**Text passage**
Allan Gottlieb ’67 has been serving up math challenges to alumni and friends for half a century.
December 22, 2015

Allan Gottlieb ’67, a pioneer in parallel computing, has worked at New York University for 35 years. He has been married to his wife, Alice Bendix Gottlieb, for 43 years. But he has been editing the Puzzle Corner column for 50 years. “I don’t know of any puzzle columnist—or any columnist on any topic—with greater longevity,” says Gottlieb, 70. And for that half-century, alumni have eagerly drawn on spatial reasoning, number theory, logic, and probability to tackle challenges about wizards, sailboats, desert islands, and more.

When Gottlieb started the column, as an undergraduate at MIT, he wrote all of the problems and most of the solutions himself in his dorm room. Now he acts mainly as an editor, choosing puzzles and solutions from the community that has grown up around the project. He typically receives around 50 solutions per issue, largely from MIT alumni. “My friends and I all send e-mails around comparing our solutions,” says Sam Ribnick ’05, an education consultant. The column offers what he calls “a dose of legitimately challenging puzzles.”

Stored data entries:

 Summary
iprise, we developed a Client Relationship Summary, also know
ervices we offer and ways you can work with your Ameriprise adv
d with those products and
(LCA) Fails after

**Goal of the exercise**
According to the text about the Puzzle Corner column, roughly how many solutions does Gottlieb usually receive for each issue? Rely solely on the text about the Puzzle Corner column.

**Task response**
Around 50 solutions per issue, largely from MIT alumni.